The Centers for Disease Control and Prevention estimated that 28.6 million people were uninsured last year, unchanged from 2015. The uninsured rate was 9%, an insignificant difference from 9.1% in 2015.
The numbers, released Tuesday, suggest that the two main components of the Affordable Care Act, or ACA, were reaching their limits in Obama's final year as president. Premiums for private insurance were about to jump, and 19 states continued to refuse the ACA's Medicaid expansion. The number of uninsured could start climbing again under some of the policies now being considered by President Donald Trump and congressional Republicans.
The politically unpopular GOP bill passed narrowly by the House would limit Medicaid financing and curtail subsidies for many consumers buying their own private policies. Republicans also would repeal the requirement that most Americans carry health insurance or risk fines. The legislation would lead to an estimated increase of 24 million uninsured people within 10 years, according to congressional analysts. Under "Obamacare," there are 20 million fewer uninsured since 2010.
"It's disappointing that it's stalled out," said health economist Gail Wilensky, a Republican. "The real question is, will we be able to keep the gains that we have made?" Critical of the ACA and co-author of an alternative plan by GOP policy experts, Wilensky nonetheless supports the goal of expanding coverage. She's concerned about the impact of the House bill on Medicaid, the federal-state program for low-income and disabled people.
The latest numbers come from CDC's National Health Interview Survey, which is considered an authoritative source, and publishes findings earlier than the Census Bureau. The survey's estimates for 2016 were based on data for nearly 97,500 people.
The report validates a trend other major surveys have noted. For example, the Gallup-Healthways Well-Being Index found that the uninsured rate for U.S. adults edged up slightly during the first three months of this year, a period for which there's yet no publicly available CDC data.
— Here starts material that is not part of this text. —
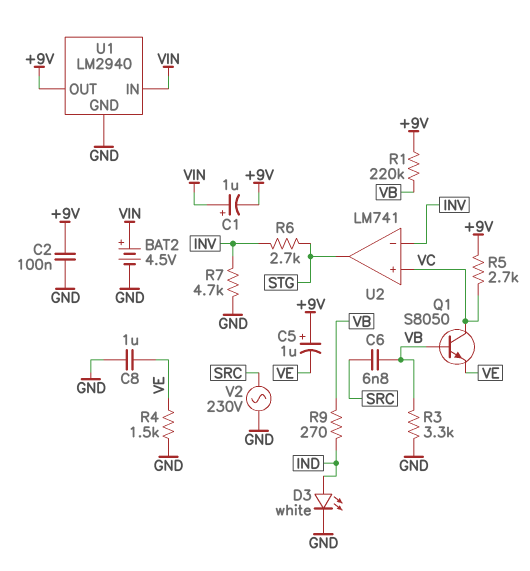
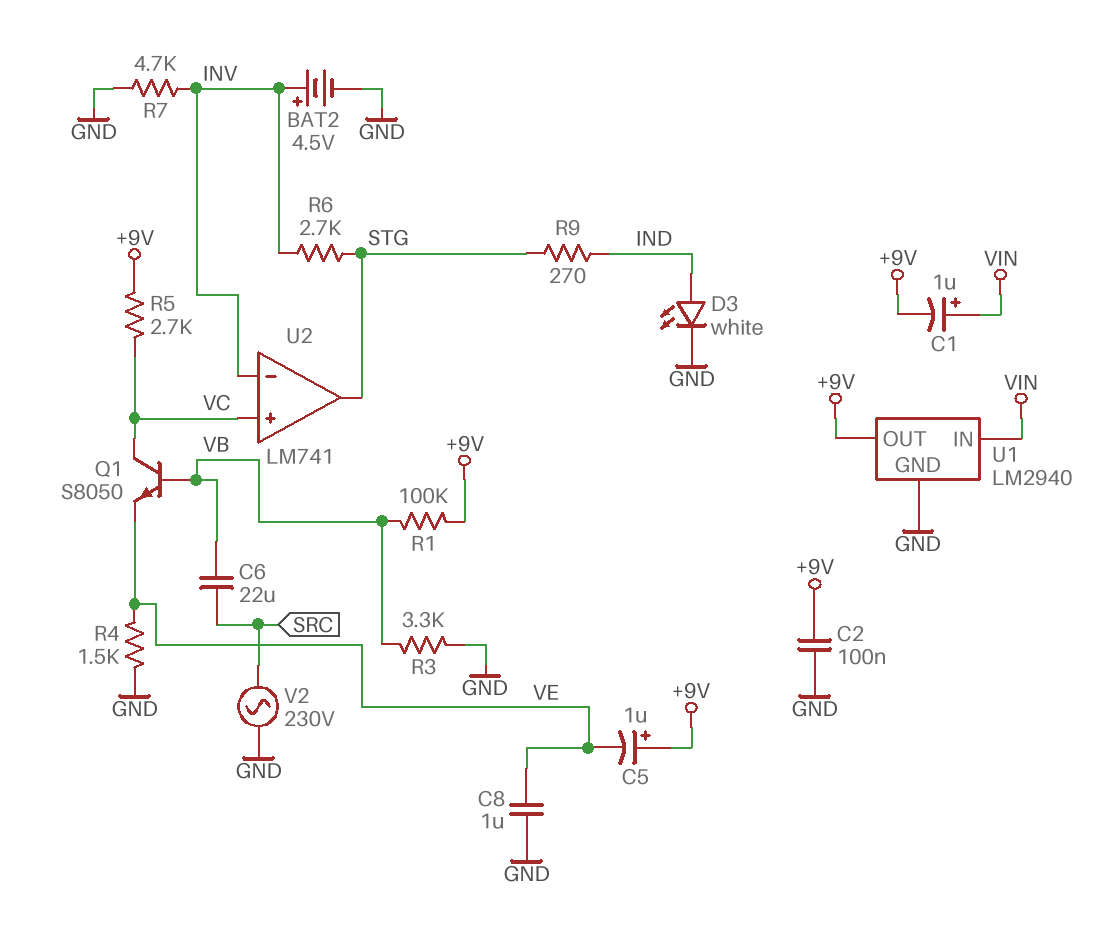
BAT2: 4.5V (plus VIN, minus GND) -> 4.5V (plus INV, minus GND)
C6: 6.8nF (SRC, VB) -> 22uF (SRC, VB)
R1: 220k (+9V, VB) -> 100k (+9V, VB)
R9: 270 (IND, VB) -> 270 (IND, STG)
"It looks like we are kind of sticking a landing and holding on to the gains," said Katherine Hempstead, who directs research on health insurance at the nonpartisan Robert Wood Johnson Foundation. "To increase coverage, you would have to see more states take up the Medicaid expansion, and some reforms to increase take-up in the individual (private) market."
Could the number of uninsured start rising again? Absolutely, say both Wilensky and Hempstead.
"This release is really timely because it just helps everybody focus on what's at stake," said Hempstead.
The report found a significant increase in the percentage of people under age 65 covered last year through government-sponsored insurance markets like HealthCare.gov. About 11.6 million (4.3%) had marketplace insurance in the last three months of 2016, compared with 9.1 million (3.4%) in the same period the previous year.
States that expanded Medicaid were more effective at reducing the number of uninsured. Of the 16 states with adult uninsured rates significantly lower than the nation as a whole, 15 expanded Medicaid. In that group, only Wisconsin had not extended coverage for low-income people.
Conversely, of the nine states that had significantly higher uninsured rates, only New Mexico expanded Medicaid.
The CDC numbers do not reflect any changes directly attributable to Trump, who took office this year on Jan. 20.
During the campaign and since then, the president has made some expansive promises about health insurance, talking of coverage for everybody and much more affordable premiums and deductibles. But Trump has also embraced a GOP bill that would make more people uninsured, even if it fulfills his campaign promise to repeal Obamacare. And he's threatened to stop paying subsidies that reduce out-of-pocket costs such as deductibles for people with modest incomes.
Hillary Clinton, whom Trump defeated, had promised to increase government assistance for private insurance costs, and also work to convince holdout states to expand their Medicaid programs.
"This is really pre-election activity" reflected in the CDC survey, said Wilensky. "It's news because people need to know we seem to have reached a plateau." Whether that will look the same a year from now is unclear, she added.